El primer amor es como esa página inmaculada que al comenzar un cuaderno dejas en blanco por cortesía… y nunca la arrancarás. El silencio de la primera mirada, el primer sonrojo. Una inocente belleza que no puede manchar un papel. El primer amor, puro, sencillo, tranquilo… siempre hay un primer amor que sale a la luz, el oficial; conocido por todos, alguno se lo atribuye como éxito personal mientras dura, otros, esperan sentados a oscuras con una botella de coñac, su agonía…
Es ese instante en que te cruzas con los ojos de un chico, con la incipiente adolescencia en tu mochila escolar, y ves cómo él, un poco mayor que tú, descubre que existen las mujeres. Y en ese momento dejas de ser niña para ser mujer. Un viaje sin retorno. Ese es el primer amor, el que no pasa de una mirada, dos, tres, algunas palabras, y el regreso al día siguiente al colegio, con su nombre entre los labio. Y después… después vienen los otros amores, los secretos, los oficiales, los interesados, los glamurosos… amores que conforman a las mujeres, sabedoras de que una mujer es todo aquello que amó, y que dejó de amar; o como afirma Pérez Reverte en “El tango de la guardia vieja”: “Una mujer nunca es sólo una mujer, querido Max. Es también, y sobre todo, los hombres que tuvo, que tiene y que podría tener”.

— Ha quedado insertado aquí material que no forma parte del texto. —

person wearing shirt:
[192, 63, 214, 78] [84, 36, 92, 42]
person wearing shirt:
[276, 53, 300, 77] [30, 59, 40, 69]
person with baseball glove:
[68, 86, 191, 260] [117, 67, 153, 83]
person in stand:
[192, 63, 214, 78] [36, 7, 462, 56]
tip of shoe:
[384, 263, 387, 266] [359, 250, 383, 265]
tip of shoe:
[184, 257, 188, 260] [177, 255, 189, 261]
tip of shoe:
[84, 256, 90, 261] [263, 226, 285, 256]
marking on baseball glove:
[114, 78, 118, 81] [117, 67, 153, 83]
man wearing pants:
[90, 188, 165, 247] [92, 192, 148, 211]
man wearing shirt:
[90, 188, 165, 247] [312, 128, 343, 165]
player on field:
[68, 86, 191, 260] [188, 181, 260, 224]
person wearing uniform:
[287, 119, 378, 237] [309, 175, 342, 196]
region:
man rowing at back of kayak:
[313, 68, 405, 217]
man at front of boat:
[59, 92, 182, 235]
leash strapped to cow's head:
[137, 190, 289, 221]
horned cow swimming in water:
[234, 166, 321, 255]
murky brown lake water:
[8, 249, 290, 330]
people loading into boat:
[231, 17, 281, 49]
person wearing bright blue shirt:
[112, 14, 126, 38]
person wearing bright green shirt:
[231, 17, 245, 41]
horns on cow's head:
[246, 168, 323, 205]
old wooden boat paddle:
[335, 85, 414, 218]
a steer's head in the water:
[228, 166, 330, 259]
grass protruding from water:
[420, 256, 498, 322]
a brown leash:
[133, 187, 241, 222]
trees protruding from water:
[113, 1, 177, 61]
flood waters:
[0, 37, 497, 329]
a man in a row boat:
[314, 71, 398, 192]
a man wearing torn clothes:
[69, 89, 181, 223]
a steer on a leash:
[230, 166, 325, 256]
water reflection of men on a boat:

Una mujer, son todos esos parpadeos coquetos que furtivamente han seducido a algunos, y dejado indiferente a otros. Todas esas horas frente a las puertas abiertas de un armario, una esencia de perfume, un esbozo de sonrisa; los secretos que nunca escribirá en su diario, lugares que han llenado su vida, y a los que nunca volverá, aunque no por ello los pueda olvidar; los cigarros que a escondidas se ha fumado, sola, acompañada, por curiosidad, por obligación, por seducción… Esos momentos frente a la pantalla del televisor o las páginas de una novela, ensimismada en sus pensamientos y haciendo creer al mundo lo contrario; los silencios que se forman ante preguntas que quedan sin respuesta, las lágrimas que mueren en sus ojos sin salir, las que en silencio se escaparon, y todas aquellas que a solas secó en el baño.
Una mujer es todos esos amaneceres que en silencio ha visto nacer, y morir, los cientos de artilugios que en su pequeño bolso de mano puede guardar, las caricias que murieron sin llegarla a rozar. Las noches de insomnio, los cafés al ritmo de un jazz ya olvidado… porque una mujer, al fin y al cabo es los sueños que tuvo, que consiguió, y los que sólo tuvieron cabida en su imaginación.
Pérez Reverte en su última novela publicada “El tango de la Guardia Vieja” habla del amor, de la pasión y de las mujeres. De sus trapos sucios, de todo aquello oculto bajo una espesa capa de carmín que sonríe a la vida desafiándola… nos habla de Mecha, una mujer cualquiera y a la vez única, encarnando el mito de la femme fatale pero con ese toque romántico propio de Reverte. Porque al fin y al cabo todas las mujeres tenemos un poco de fatale que escondemos incluso a nosotras mismas. Un tango sobre el amor y la pasión a bordo del Cap Polonio, y que durará toda la vida.